71.カラードベアー
木を扱いで、石壁と堀を作り続け、ようやく外周を囲い終えた。外周、三里ぐらいあったんじゃないか? 囲った中の面積は1000町ぐらいだと思う。990ヘクタールぐらいかな? 小さな町を形成するぐらいの面積はあるな。
石壁を作っている最中、いいもの発見。竹藪に遭遇した。これはっ、春になればタケノコ掘りができるのでは。おいしいタケノコご飯が期待できそうだ。
でも竹が密生しすぎている。これではいいタケノコが出てこないぞ。枯れて倒れた竹や、茶色くなった竹をどんどん切り倒し、竹林から運び出す。鬱蒼と茂った竹林がだいぶ綺麗に整理された。これで日の光も差し込んで、良いタケノコが生えるだろう。今から春が待ち遠しい。
いや、タケノコにかまけている場合じゃない。まわりを石壁で囲ったのなら、次は山頂に建物を建てるための平らな土地を造成しなければ。
山頂に登ってみた。木が生い茂り造成どころではない。木を扱ぐにしてもラフターの設置場所がない。先に何本かその場で倒して設置できる場所を作ろう。
他の立木に干渉せずに倒せる木を探して、その木の根の部分の土を【土石震動魔法】で液状化させる。ぐらりと傾き始める大木。魔力の触手を繰り出して、木の倒れる方向を調整しながら倒していくんだけど、うん、そうだよね。他の立木に引っ掛かるよね。なんの手入れもされずに育った木だから枝がいっぱい出ているんだよね。先に枝払いをしなきゃいけなかったな。
低いところの枝は風の刃を飛ばしてズバズバと枝を払っていく。高いところの枝は下から風の刃を飛ばすと他の立木まで切ってしまいそうだ。コナンの状態で空中を飛び、絶対に外さない場所から風の刃を飛ばす。全部の枝を払わなくても、重量に耐えきれなくなった枝が折れ始め、引っ掛かっていた大木は倒れていく。
さて、次の木を倒す前に、先に枝払いをした方が良さそうだな。
木の根元に立ち、真上に向かって風の刃を放つ、放つ、放つ、放つ、ヤバッ!! 切れた枝が俺に向かって落ちてくる。
物理防御結界、展開、発動。ドカッ、ドスッ、バサッ、結界の上に枝が降り積もる。
こっ、これは、天に唾を吐く行為と同じか? なんかちょっと意味合いが違う感じがするけど・・・・・
もう最初から物理防御結界を発動させた状態で、風の刃を放ちまくればいいや。
枝が落ちてくるのをお構いなしに、風の刃を放ち、枝が綺麗に無くなった。
後は液状化させて木を倒す。いや、倒れない。ああ、そうか。他の立木の枝も払わないと、引っ掛かるのか。

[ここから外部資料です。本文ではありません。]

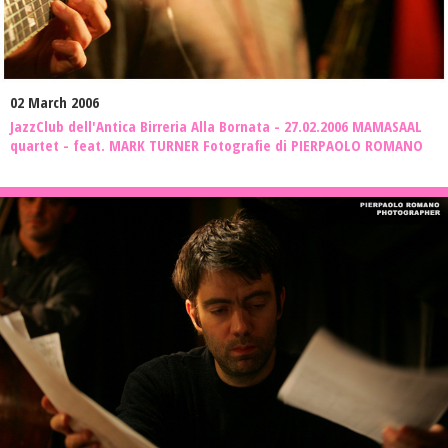
02 March 2006
JazzClub dell'Antica Birreria Alla Bornata - 27.02.2006 MAMASAAL
quartet - feat. MARK TURNER Fotografie di PIERPAOLO ROMANO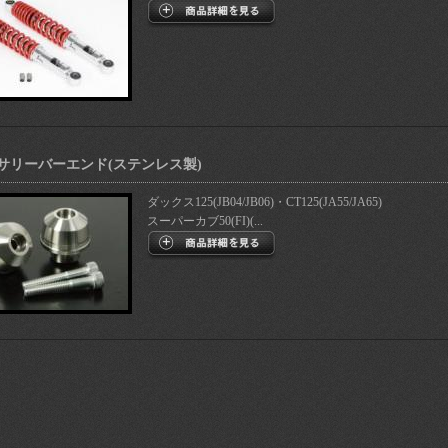
サリーバーエンド(ステンレス製)
ダックス125(JB04/JB06)・CT125(JA55/JA65)
スーパーカブ50(FI)(...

あれ? ここまで倒れてくれれば、【門】を開いて収納してしまえばいいんじゃね?
触手で絡めて【門】の中に放り込む。できた。しかもその場所が開ける。これは便利だ。倒しながらどんどん収納していけばよかったんだ。これでまた効率が上がるぞ。
もう枝払いもせずにそのまま液状化で倒す、倒して収納の繰り返しだ。
領都の方角からなんか飛んできた。またあれだ。トラネコバスだ。今日はアドリアーヌは、お休みなのかな?
山麓の壁で囲った上空を、ぐるりと廻って飛びながら、山頂部の切り開いたところへ降りて来る。なんだか乗っている人数が多いような・・・・・?
ぞろぞろと降りて来る中にウルカヌスやアルテミスまでいる。そうするとあの二人の護衛もついてきているのか。
「ショウ、この短期間にどれだけ工事を進めているのよ。もうまわりが全部、塀で囲われているじゃない。」
「お母様、ショウはどこにいるのですか? 見当たりませんが。」
ウルカヌスがあたりを見回している横で、アルテミスの頭の上が、???になっている。
そうだ、コナンの姿は見せたことがないから、俺がどこにいるのか分からないんだ。
「ああ、そうでしたね。ショウのこの姿は会ったことがありませんでしたね。こちらの筋肉質の方がショウです。」
「え――っ!!」
「この姿では初めましてになりますね。ウルカヌス兄上、アルテミス姉上。」
「・・・・・・どっ、どうすればそんな姿になるのですかっ。」
アルテミスはコナンが怖かったのか、後ずさって離れようとしてるし。
そろそろお昼時だし、コナンは解除しよう。コナンの体への魔力供給を止め、塵となって消えた後に俺が立っているのは、アドリアーヌ達には見慣れた事だけど、この兄と姉、そのお付きの者達は初めて見ることだ。皆一様に、目が飛び出すのではと思われる程に見開かれている。
「どっ、どっ、どちらが本物のショウなんですかっ。」
「そんなに慌てふためいて、貴族らしからぬ振る舞いですよ。ウルカヌス兄上。もちろんこのよちよち歩きの赤ん坊の姿が、本来の私です。」
「じゃあ、さっきの裸の大人の人はなんなのです。」
「あれは私の従魔の姿です。先ほど兄上は、母上の従魔であるトラネコバスに乗ってきましたが、それと同じように私は従魔のコナンに乗れる、と考えて頂ければ理解しやすいと思われます。」
「お母様、私にもできるのでしょうか。」
「ウルカヌスの魔力量ではまだ早いでしょう。無理をさせると魔力欠乏で倒れますよ。」
「でもっ、ショウは・・・・・」
「ショウは私と会う前から、これ以上の魔力を扱っていたのです。私でも止められないのですよ。でもウルカヌスは、魔力訓練が始まっているのじゃなくて? 訓練をしながら徐々に魔力量を増やしていきましょう。」
そんな会話を他所に、アドリアーヌの護衛達がテーブルを出し椅子を出し、食事を並べていく。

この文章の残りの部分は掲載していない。